The man, Gleave, approached her, and curled a blanket around her shoulders. “I’m sorry for the haste,” he said, in a voice bound up with smells she could not place but which were of comfort to her. “It must have been a shock to the system, to say the least. But we are in great danger and we need your help. There have been unforeseen developments in spheres we thought were long extinct.”
Another voice, clipped, withering, in the background: “Unforeseen by some of us, Gleave. Not all.”

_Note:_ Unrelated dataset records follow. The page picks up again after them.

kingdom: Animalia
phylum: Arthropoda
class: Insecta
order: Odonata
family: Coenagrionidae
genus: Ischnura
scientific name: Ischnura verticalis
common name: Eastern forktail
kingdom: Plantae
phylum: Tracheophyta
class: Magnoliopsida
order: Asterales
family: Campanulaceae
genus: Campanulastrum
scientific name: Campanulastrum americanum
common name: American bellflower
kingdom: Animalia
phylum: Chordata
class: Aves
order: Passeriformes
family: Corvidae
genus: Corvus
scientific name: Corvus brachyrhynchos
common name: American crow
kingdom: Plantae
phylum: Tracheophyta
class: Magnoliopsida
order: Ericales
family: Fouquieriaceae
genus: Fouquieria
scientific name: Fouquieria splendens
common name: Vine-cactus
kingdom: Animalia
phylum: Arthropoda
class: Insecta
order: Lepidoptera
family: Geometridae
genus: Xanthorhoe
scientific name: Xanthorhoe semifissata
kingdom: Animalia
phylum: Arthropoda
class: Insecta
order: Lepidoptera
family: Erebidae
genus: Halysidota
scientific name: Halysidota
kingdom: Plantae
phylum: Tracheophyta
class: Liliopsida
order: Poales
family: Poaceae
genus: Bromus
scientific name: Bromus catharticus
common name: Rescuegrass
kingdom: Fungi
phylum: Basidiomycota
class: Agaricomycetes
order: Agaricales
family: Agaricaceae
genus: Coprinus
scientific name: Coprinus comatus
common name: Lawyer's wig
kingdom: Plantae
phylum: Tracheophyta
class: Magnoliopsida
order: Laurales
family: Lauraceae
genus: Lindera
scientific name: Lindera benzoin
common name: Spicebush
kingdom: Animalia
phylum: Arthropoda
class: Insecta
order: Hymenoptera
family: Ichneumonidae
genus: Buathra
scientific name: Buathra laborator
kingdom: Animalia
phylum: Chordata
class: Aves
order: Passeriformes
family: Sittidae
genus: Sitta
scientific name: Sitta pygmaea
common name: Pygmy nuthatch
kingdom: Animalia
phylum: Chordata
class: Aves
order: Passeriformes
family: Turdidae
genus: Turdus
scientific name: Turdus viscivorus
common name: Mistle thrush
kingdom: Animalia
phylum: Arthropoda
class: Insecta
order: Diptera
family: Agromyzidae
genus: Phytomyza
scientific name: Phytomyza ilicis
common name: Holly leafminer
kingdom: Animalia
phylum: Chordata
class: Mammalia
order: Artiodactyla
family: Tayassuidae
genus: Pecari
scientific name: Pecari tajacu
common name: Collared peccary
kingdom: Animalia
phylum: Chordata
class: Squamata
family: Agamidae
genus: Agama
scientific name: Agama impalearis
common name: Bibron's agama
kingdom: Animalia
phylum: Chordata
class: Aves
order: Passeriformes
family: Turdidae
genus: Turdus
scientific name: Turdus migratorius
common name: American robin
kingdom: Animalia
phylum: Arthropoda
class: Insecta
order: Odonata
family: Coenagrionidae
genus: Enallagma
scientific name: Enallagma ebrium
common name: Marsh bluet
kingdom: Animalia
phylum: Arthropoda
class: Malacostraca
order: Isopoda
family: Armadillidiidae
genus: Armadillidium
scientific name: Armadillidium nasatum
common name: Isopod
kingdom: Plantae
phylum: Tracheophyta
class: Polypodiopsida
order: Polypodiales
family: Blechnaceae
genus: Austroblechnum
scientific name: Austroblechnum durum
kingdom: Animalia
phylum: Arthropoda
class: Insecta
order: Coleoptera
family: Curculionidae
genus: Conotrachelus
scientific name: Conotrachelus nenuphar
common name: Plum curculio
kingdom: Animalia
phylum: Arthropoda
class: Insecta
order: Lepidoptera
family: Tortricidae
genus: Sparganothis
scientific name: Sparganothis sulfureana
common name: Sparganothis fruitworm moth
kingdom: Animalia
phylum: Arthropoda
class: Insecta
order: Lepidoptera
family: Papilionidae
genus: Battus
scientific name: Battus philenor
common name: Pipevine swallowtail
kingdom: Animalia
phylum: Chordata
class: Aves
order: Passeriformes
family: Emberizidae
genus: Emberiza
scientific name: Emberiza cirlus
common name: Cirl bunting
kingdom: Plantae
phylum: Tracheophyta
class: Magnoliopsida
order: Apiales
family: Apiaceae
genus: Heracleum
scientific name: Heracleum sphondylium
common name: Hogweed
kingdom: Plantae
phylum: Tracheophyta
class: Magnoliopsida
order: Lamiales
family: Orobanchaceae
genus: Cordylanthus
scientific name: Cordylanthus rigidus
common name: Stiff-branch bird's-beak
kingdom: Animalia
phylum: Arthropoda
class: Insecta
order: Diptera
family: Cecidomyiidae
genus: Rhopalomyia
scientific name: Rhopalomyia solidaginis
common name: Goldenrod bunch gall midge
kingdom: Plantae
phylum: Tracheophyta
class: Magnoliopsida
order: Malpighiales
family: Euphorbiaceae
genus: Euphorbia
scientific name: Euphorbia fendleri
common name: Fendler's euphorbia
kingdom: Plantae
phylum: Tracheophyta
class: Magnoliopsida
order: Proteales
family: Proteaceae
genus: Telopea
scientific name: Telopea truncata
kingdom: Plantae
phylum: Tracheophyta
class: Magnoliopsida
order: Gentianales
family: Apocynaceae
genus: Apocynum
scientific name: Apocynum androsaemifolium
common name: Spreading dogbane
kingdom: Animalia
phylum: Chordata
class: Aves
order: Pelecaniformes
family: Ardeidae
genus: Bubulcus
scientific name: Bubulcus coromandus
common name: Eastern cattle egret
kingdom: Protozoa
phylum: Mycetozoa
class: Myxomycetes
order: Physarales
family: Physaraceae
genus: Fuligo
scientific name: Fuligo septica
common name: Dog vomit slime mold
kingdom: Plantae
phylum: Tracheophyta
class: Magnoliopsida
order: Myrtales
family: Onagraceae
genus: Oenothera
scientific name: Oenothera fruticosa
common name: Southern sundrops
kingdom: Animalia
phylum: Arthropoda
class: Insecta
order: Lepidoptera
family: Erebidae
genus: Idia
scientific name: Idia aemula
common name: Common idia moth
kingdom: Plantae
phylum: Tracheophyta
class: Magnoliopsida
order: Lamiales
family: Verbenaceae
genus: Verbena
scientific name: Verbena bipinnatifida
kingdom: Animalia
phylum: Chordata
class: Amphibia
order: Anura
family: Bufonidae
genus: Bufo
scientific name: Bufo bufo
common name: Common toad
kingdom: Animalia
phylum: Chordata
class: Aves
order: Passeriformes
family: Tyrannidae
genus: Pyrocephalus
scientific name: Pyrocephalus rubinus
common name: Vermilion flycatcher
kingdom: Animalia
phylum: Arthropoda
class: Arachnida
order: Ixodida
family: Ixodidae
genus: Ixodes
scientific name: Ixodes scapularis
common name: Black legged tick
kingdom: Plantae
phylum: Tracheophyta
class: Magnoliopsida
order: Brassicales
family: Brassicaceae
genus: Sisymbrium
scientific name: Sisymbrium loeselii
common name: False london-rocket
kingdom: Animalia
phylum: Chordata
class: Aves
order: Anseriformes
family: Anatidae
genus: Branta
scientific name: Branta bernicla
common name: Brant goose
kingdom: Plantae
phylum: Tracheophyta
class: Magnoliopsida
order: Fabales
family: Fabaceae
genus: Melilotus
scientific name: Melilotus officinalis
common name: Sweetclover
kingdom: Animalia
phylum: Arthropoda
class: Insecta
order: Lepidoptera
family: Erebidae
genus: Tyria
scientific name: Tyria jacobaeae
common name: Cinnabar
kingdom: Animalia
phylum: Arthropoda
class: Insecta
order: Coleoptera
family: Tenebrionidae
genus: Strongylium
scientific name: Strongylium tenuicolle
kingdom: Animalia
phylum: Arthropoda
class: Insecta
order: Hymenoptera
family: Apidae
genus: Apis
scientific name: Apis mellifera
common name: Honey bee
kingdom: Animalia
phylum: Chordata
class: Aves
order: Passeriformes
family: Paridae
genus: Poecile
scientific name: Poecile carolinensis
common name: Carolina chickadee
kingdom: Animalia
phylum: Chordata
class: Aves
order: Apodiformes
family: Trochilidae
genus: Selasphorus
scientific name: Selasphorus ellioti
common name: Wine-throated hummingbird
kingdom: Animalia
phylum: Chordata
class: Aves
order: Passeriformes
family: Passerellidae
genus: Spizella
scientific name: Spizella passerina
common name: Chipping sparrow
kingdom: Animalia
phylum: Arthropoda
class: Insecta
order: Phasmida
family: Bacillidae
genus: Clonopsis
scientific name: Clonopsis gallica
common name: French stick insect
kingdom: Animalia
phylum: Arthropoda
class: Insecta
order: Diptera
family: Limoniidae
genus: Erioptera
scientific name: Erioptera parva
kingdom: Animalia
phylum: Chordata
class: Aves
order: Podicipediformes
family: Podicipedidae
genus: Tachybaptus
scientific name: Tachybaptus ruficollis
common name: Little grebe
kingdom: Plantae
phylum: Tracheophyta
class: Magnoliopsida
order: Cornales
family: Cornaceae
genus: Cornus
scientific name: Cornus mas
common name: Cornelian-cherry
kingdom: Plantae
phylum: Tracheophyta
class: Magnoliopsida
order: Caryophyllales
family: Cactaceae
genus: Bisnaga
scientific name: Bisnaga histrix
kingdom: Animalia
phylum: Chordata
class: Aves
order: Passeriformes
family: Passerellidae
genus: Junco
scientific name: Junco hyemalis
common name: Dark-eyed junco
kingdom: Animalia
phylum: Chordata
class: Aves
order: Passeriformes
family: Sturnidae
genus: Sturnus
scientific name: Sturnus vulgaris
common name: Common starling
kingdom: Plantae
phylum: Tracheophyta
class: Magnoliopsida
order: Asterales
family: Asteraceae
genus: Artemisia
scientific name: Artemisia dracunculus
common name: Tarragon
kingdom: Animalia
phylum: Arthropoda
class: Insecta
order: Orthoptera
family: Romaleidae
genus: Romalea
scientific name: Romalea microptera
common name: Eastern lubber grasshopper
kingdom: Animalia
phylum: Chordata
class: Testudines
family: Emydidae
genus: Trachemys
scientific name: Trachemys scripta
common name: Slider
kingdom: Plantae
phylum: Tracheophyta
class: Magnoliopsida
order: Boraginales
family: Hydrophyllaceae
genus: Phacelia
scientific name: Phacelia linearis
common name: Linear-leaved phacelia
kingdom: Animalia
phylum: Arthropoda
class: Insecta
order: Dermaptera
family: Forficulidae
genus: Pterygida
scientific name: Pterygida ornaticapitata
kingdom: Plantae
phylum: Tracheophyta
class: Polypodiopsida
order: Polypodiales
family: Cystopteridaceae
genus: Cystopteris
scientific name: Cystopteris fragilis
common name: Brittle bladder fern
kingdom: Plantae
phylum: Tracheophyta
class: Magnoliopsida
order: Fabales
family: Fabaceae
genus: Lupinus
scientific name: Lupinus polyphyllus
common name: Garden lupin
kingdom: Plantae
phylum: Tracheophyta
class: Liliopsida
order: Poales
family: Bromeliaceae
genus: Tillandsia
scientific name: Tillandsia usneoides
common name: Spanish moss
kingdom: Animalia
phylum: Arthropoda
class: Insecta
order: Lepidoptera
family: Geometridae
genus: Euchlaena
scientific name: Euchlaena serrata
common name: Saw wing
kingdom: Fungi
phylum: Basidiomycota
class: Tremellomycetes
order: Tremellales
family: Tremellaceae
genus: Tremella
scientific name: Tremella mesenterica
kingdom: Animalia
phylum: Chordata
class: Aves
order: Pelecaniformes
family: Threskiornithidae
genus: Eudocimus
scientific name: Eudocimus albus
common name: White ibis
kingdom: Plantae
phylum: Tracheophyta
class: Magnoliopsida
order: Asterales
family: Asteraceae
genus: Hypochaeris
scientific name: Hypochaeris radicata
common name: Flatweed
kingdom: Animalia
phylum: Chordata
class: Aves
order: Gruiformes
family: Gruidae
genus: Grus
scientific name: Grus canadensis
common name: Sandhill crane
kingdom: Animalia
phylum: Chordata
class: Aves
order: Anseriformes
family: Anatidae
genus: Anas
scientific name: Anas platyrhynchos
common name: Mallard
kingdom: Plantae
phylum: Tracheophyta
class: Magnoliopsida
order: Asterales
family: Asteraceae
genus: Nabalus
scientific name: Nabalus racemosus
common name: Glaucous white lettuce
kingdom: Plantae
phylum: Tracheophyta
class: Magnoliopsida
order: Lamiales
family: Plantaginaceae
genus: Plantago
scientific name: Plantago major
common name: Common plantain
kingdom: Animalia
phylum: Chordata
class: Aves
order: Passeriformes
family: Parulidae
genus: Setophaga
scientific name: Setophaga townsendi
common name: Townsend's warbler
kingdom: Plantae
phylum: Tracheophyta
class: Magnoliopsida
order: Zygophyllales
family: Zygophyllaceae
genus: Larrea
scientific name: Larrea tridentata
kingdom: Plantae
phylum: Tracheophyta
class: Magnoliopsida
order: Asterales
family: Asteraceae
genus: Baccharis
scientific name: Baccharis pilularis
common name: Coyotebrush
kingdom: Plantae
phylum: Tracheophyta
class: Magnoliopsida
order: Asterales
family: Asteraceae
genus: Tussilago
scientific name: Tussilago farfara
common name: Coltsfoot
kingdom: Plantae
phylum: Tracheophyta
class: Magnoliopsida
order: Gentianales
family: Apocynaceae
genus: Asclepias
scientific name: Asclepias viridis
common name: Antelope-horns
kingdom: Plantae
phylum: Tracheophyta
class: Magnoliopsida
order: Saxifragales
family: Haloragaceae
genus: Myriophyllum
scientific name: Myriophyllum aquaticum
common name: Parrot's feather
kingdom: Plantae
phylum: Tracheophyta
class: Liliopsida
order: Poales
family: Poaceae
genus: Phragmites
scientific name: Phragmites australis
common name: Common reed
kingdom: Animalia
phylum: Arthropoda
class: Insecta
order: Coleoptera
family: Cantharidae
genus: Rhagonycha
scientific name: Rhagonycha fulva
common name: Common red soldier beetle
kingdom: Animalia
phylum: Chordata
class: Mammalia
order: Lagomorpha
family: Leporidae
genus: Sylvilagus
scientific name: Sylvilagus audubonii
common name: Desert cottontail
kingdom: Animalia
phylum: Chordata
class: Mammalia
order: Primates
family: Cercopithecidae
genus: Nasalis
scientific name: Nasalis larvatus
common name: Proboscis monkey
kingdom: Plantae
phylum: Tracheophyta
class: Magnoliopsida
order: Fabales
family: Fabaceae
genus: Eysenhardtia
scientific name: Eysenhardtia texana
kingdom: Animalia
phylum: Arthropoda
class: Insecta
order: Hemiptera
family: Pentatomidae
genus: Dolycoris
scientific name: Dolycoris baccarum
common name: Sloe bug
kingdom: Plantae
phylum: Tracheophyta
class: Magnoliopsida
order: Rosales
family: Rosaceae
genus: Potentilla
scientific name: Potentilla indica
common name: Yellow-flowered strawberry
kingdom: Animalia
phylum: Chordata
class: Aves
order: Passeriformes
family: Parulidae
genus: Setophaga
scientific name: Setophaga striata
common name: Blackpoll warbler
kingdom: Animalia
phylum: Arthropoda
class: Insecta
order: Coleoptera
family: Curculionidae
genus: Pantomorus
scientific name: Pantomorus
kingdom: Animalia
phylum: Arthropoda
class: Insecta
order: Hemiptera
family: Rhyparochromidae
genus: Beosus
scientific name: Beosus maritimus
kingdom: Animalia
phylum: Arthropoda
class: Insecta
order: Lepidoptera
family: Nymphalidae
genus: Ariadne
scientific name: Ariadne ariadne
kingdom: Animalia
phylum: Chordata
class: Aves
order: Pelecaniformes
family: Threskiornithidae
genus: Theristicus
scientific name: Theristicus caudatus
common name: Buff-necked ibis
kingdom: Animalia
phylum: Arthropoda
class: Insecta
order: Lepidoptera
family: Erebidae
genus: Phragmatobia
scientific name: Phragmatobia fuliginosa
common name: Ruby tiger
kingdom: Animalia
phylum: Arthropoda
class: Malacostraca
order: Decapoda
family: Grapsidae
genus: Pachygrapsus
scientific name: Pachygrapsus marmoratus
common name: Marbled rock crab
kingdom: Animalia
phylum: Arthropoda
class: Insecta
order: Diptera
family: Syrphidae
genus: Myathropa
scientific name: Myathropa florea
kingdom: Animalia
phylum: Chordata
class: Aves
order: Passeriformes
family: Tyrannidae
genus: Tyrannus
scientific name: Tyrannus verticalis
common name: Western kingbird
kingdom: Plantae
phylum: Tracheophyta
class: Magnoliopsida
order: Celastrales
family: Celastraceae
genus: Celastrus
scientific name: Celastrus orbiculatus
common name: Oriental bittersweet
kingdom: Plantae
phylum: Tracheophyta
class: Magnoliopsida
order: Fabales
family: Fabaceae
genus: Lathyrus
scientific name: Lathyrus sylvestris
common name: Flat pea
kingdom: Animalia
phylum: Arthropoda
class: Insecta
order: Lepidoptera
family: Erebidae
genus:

Gleave held the blanket tightly around her and ignored the interruption. She was able to focus on his nails as his fingers made shallow dents in the fabric. Neatly cut nails, with a milky white cuticle, a dull sheen. She felt his fingers warming her skin, little pads of energy. Her pores opened and gulped his proximity, starved for the nourishment that she required to function.
“I need to feed,” she managed, and the man nodded.
“I know.”
He led her through a door into a corridor flanked with plants bearing heavy, waxy leaves. A man’s voice said: “Who the fuck is she?”
“Where is this?” she asked, her voice growing stronger all the time. Her eyes were pulling in shapes much faster now, although their edges bled colour into the air, making everything seem dreamlike and unreal.
“You don’t need to know that just yet,” he soothed. “We’ll get you somewhere safe and then you can rest. You’ve made quite a journey. We don’t want you spoilt in any way.”
The floor they walked on was flooded with soft, red carpet; she couldn’t see her bare feet land, it was so deep. She could smell something rich and dense that made her stomach churn with desire. The man’s hand was gentle but steady upon her arm, staying her, and she fought with the desire to sap him. It would appear that any allies would be hard to find. She didn’t want to alienate the first person to help her.